**EXERCISE DETAILS**
Return the lines below word for word, leaving out the pictures.

==*==

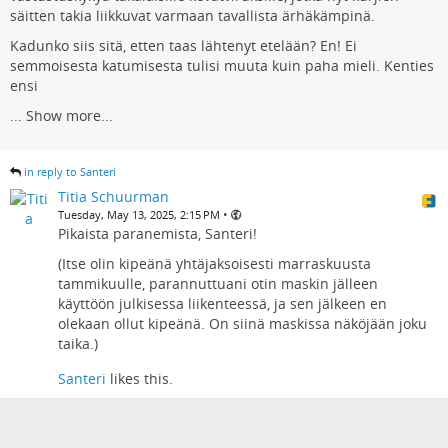
säitten takia liikkuvat varmaan tavallista ärhäkämpinä.
Kadunko siis sitä, etten taas lähtenyt etelään? En! Ei
semmoisesta katumisesta tulisi muuta kuin paha mieli. Kenties
ensi
...
Show more...
in reply to Santeri
Titia Schuurman
•
Tuesday, May 13, 2025, 2:15 PM
Pikaista paranemista, Santeri!
(Itse olin kipeänä yhtäjaksoisesti marraskuusta
tammikuulle, parannuttuani otin maskin jälleen
käyttöön julkisessa liikenteessä, ja sen jälkeen en
olekaan ollut kipeänä. On siinä maskissa näköjään joku
taika.)
Santeri
likes this.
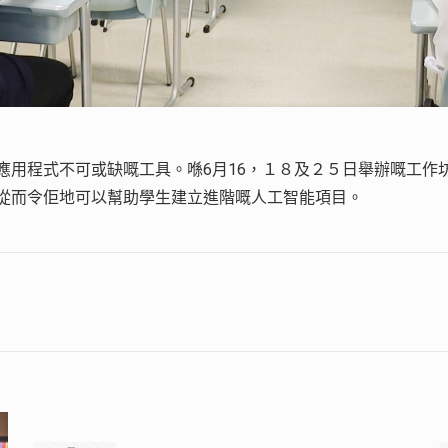
能應用程式不可或缺嘅工具。喺6月16，１８及２５日舉辦嘅工作坊
驗，從而令佢地可以幫助學生建立進階嘅人工智能項目。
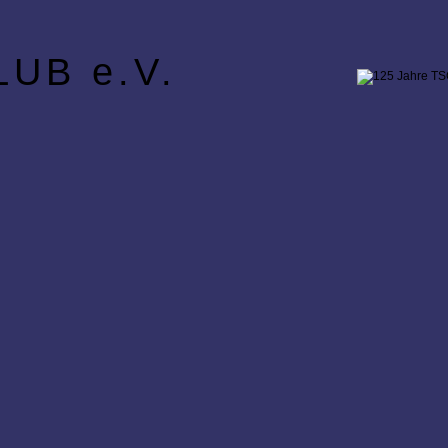
UB e.V.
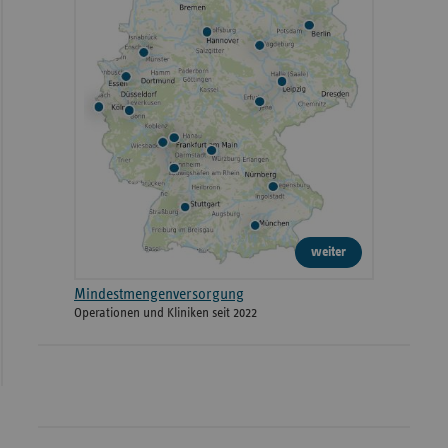
weiter
Mindestmengenversorgung
Operationen und Kliniken seit 2022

==*==

**SOLUTION TO THE PROBLEM**
säitten takia liikkuvat varmaan tavallista ärhäkämpinä.
Kadunko siis sitä, etten taas lähtenyt etelään? En! Ei
semmoisesta katumisesta tulisi muuta kuin paha mieli. Kenties
ensi
...
Show more...
in reply to Santeri
Titia Schuurman
•
Tuesday, May 13, 2025, 2:15 PM
Pikaista paranemista, Santeri!
(Itse olin kipeänä yhtäjaksoisesti marraskuusta
tammikuulle, parannuttuani otin maskin jälleen
käyttöön julkisessa liikenteessä, ja sen jälkeen en
olekaan ollut kipeänä. On siinä maskissa näköjään joku
taika.)
Santeri
likes this.
能應用程式不可或缺嘅工具。喺6月16，１８及２５日舉辦嘅工作坊
驗，從而令佢地可以幫助學生建立進階嘅人工智能項目。
UB e.V.
weiter
Mindestmengenversorgung
Operationen und Kliniken seit 2022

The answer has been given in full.